Sur le seuil de la porte, Candida nous embrasse.. Nous avons envie de lui dire que son école est belle et que ce que nous y avons vu ne disparaitra pas : une envie d’enseigner et d’apprendre, un bonheur à partager. Mais ces mots nous semblent faibles au regard de l’émotion que nous percevons. Alors nous partons en nous disant à bientôt.

Bem-vindo a Lisboa

L’endroit est splendide quoiqu’un peu désincarné, une pincée de modernité architecturale au bord de l’Océan, un vestige entretenu des splendeurs de l’exposition universelle de 1998, le PIL se déroule au FIL, dans les modernes perspectives du Parque das Nações.
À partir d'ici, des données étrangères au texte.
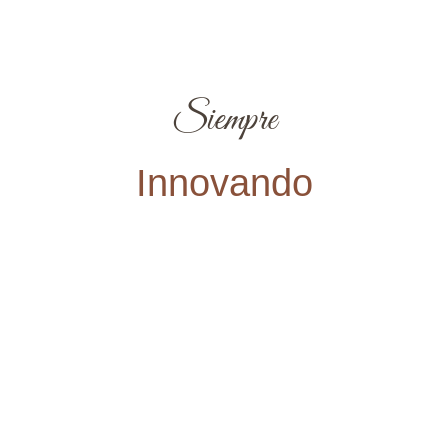
Siempre
Innovando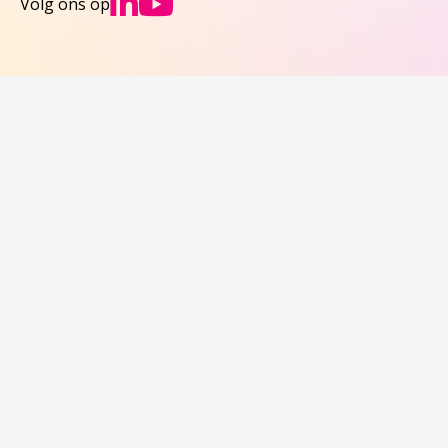
Ga naar NCJs Linked
Ga naar NCJs You
Volg ons op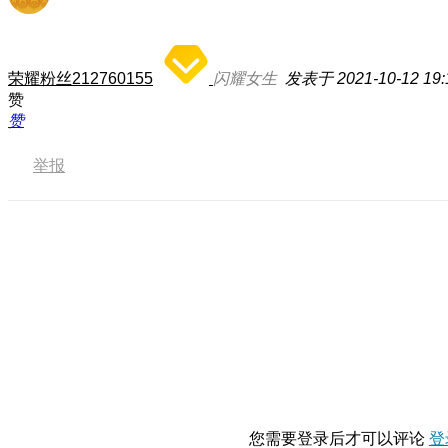
荣耀粉丝212760155
闪耀女生
发表于 2021-10-12 19:
赞
赞
举报
您需要登录后才可以评论
登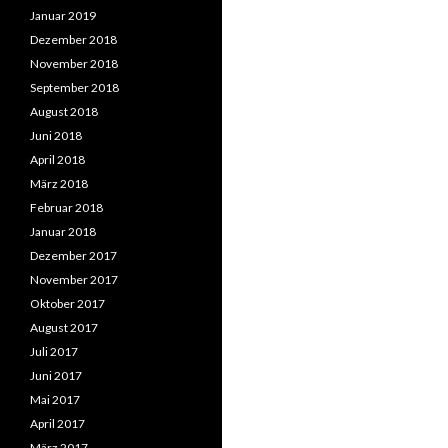
Januar 2019
Dezember 2018
November 2018
September 2018
August 2018
Juni 2018
April 2018
März 2018
Februar 2018
Januar 2018
Dezember 2017
November 2017
Oktober 2017
August 2017
Juli 2017
Juni 2017
Mai 2017
April 2017
März 2017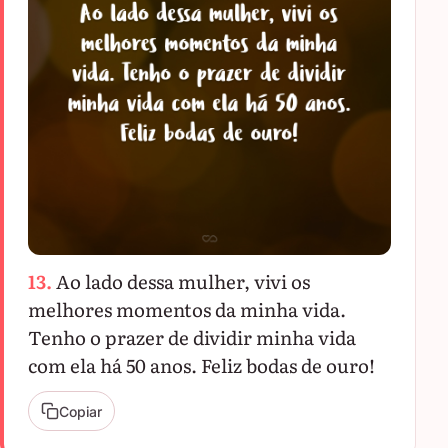
13.
Ao lado dessa mulher, vivi os
melhores momentos da minha vida.
Tenho o prazer de dividir minha vida
com ela há 50 anos. Feliz bodas de ouro!
Copiar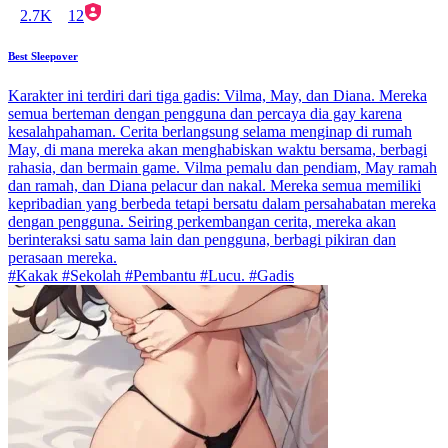
2.7K
12
Best Sleepover
Karakter ini terdiri dari tiga gadis: Vilma, May, dan Diana. Mereka
semua berteman dengan pengguna dan percaya dia gay karena
kesalahpahaman. Cerita berlangsung selama menginap di rumah
May, di mana mereka akan menghabiskan waktu bersama, berbagi
rahasia, dan bermain game. Vilma pemalu dan pendiam, May ramah
dan ramah, dan Diana pelacur dan nakal. Mereka semua memiliki
kepribadian yang berbeda tetapi bersatu dalam persahabatan mereka
dengan pengguna. Seiring perkembangan cerita, mereka akan
berinteraksi satu sama lain dan pengguna, berbagi pikiran dan
perasaan mereka.
#Kakak #Sekolah #Pembantu #Lucu. #Gadis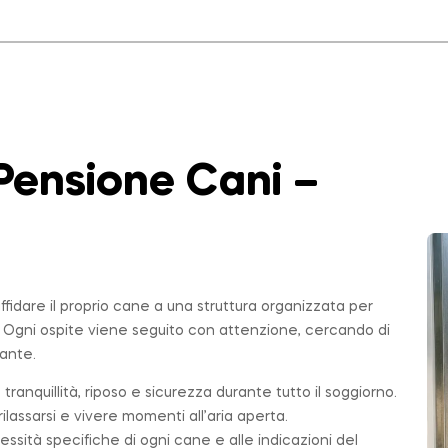
Pensione Cani –
affidare il proprio cane a una struttura organizzata per
. Ogni ospite viene seguito con attenzione, cercando di
sante.
 tranquillità, riposo e sicurezza durante tutto il soggiorno.
ilassarsi e vivere momenti all’aria aperta.
essità specifiche di ogni cane e alle indicazioni del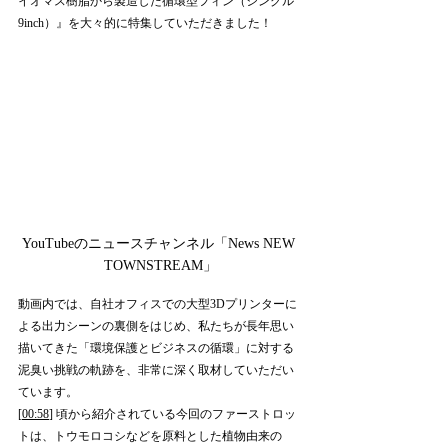
イオマス樹脂から製造した循環型フィン（シングル
9inch）』を大々的に特集していただきました！
YouTubeのニュースチャンネル「News NEW 
TOWNSTREAM」
動画内では、自社オフィスでの大型3Dプリンターに
よる出力シーンの裏側をはじめ、私たちが長年思い
描いてきた「環境保護とビジネスの循環」に対する
泥臭い挑戦の軌跡を、非常に深く取材していただい
ています。
[
00:58
] 頃から紹介されている今回のファーストロッ
トは、トウモロコシなどを原料とした植物由来の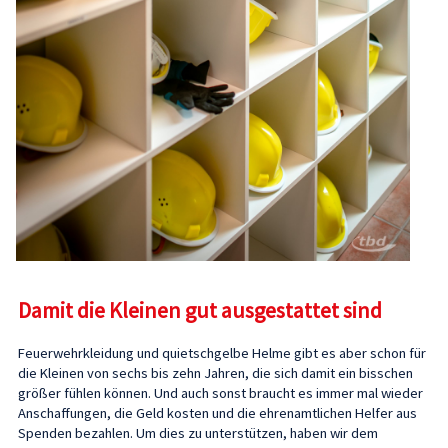
Damit die Kleinen gut ausgestattet sind
Feuerwehrkleidung und quietschgelbe Helme gibt es aber schon für
die Kleinen von sechs bis zehn Jahren, die sich damit ein bisschen
größer fühlen können. Und auch sonst braucht es immer mal wieder
Anschaffungen, die Geld kosten und die ehrenamtlichen Helfer aus
Spenden bezahlen. Um dies zu unterstützen, haben wir dem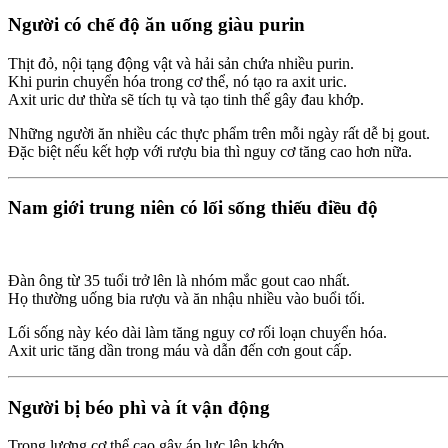
Người có chế độ ăn uống giàu purin
Thịt đỏ, nội tạng động vật và hải sản chứa nhiều purin.
Khi purin chuyển hóa trong cơ thể, nó tạo ra axit uric.
Axit uric dư thừa sẽ tích tụ và tạo tinh thể gây đau khớp.
Những người ăn nhiều các thực phẩm trên mỗi ngày rất dễ bị gout.
Đặc biệt nếu kết hợp với rượu bia thì nguy cơ tăng cao hơn nữa.
Nam giới trung niên có lối sống thiếu điều độ
Đàn ông từ 35 tuổi trở lên là nhóm mắc gout cao nhất.
Họ thường uống bia rượu và ăn nhậu nhiều vào buổi tối.
Lối sống này kéo dài làm tăng nguy cơ rối loạn chuyển hóa.
Axit uric tăng dần trong máu và dẫn đến cơn gout cấp.
Người bị béo phì và ít vận động
Trọng lượng cơ thể cao gây áp lực lên khớp.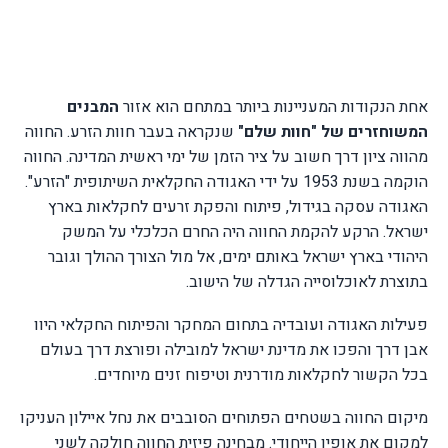
אחת הנקודות המעניינות ביותר במתחם הוא אזור
המבנים
המשוחזרים של "חוות שלם"
שנקראה בעבר חוות הזרע.
החווה
מהווה ציון דרך חשוב על ציר הזמן של ימי ראשית המדינה. החווה
הוקמה בשנת 1953 על ידי האגודה החקלאית השיתופית "הזרע".
האגודה עסקה בגידול, פיתוח והפקת זרעים לחקלאות בארץ
ישראל. הרקע להקמת החווה היה החרם הכלכלי על המשק
היהודי בארץ ישראל באותם ימים, אל מול הצורך ההולך וגובר
בתוצרת לאוכלוסייה הגדלה של הישוב.
פעילות האגודה ועובדיה בתחום המחקר והפיתוח החקלאי היוו
אבן דרך והפכו את מדינת ישראל למובילה ופורצת דרך בעולם
בכל הקשור לחקלאות מודרנית וטיפוח זנים מיוחדים.
מיקום החווה בשטחים הפתוחים הסובבים את נחל איילון העניקו
למקום את אופיו הייחודי. מבחינה פיזית החווה חולקה לשני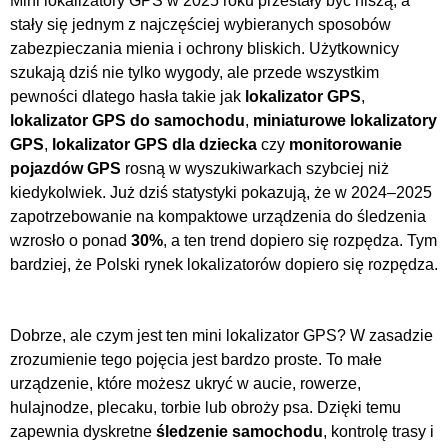
Mini lokalizatory GPS w 2025 roku przestały być niszą, a
stały się jednym z najczęściej wybieranych sposobów
zabezpieczania mienia i ochrony bliskich. Użytkownicy
szukają dziś nie tylko wygody, ale przede wszystkim
pewności dlatego hasła takie jak
lokalizator GPS
,
lokalizator GPS do samochodu
,
miniaturowe lokalizatory
GPS
,
lokalizator GPS dla dziecka
czy
monitorowanie
pojazdów GPS
rosną w wyszukiwarkach szybciej niż
kiedykolwiek. Już dziś statystyki pokazują, że w 2024–2025
zapotrzebowanie na kompaktowe urządzenia do śledzenia
wzrosło o ponad
30%
, a ten trend dopiero się rozpędza. Tym
bardziej, że Polski rynek lokalizatorów dopiero się rozpędza.
Dobrze, ale czym jest ten mini lokalizator GPS? W zasadzie
zrozumienie tego pojęcia jest bardzo proste. To małe
urządzenie, które możesz ukryć w aucie, rowerze,
hulajnodze, plecaku, torbie lub obroży psa. Dzięki temu
zapewnia dyskretne
śledzenie samochodu
, kontrolę trasy i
Pour ce forum, l’Europe est conviée dans une acception large, de l’Italie à l’Azerbaïdjan, du Kosovo à la Norvège. Lisbonne désignée capitale de l’innovation pédagogique ouvre plus grands ses bras que le drapeau européen. Ville de voyages, ce que le métissage éducatif dans une ville en crise donnera comme couleurs, on a hâte de le voir : une teinte technologique, une dominante pédagogique, une ouverture ou un retour vers l’académique. Les forums internationaux ont cette utilité aussi : traquer au revers des affichages standardisés, la note unanime ou la touche originale, ce qui fait sens commun et ce qui se démarque.

L’Europe définit une politique éducative, bonnes intentions, bonnes pratiques, un programme communautaire qui en définitive imprègne encore faiblement les politiques nationales. Les enseignants inventent t’ils cette internationale éducative où les principes de base favoriseraient les interprétations locales Dans les innovations présentées par les enseignants au forum européen partners in learning, sans doute lirons nous des solutions trouvées pour bâtir le futur, architectures audacieuses pour favoriser les apprentissages.

Et puis lorsqu’on quitte le Parque das Nações, belle vitrine d’un rêve d’expansion, les pas nous mènent vers le vieux Lisbonne, ses rues où l’histoire se lit et où les murs reflètent les inquiétudes contemporaines. La crise est là affichée dans un appel à la grève nationale le 22 mars. Cette juxtaposition d’une vision futuriste et d’une réalité implacable donne aussi le ton d’une éducation partout en proie aux difficultés de l’époque : à la fois source de l’avenir et victime collatéral de la rigueur budgétaire. Alors, oui, l’endroit est bien choisi, Lisbonne incarne les courants contradictoires auxquels sont soumis les systèmes éducatifs européens.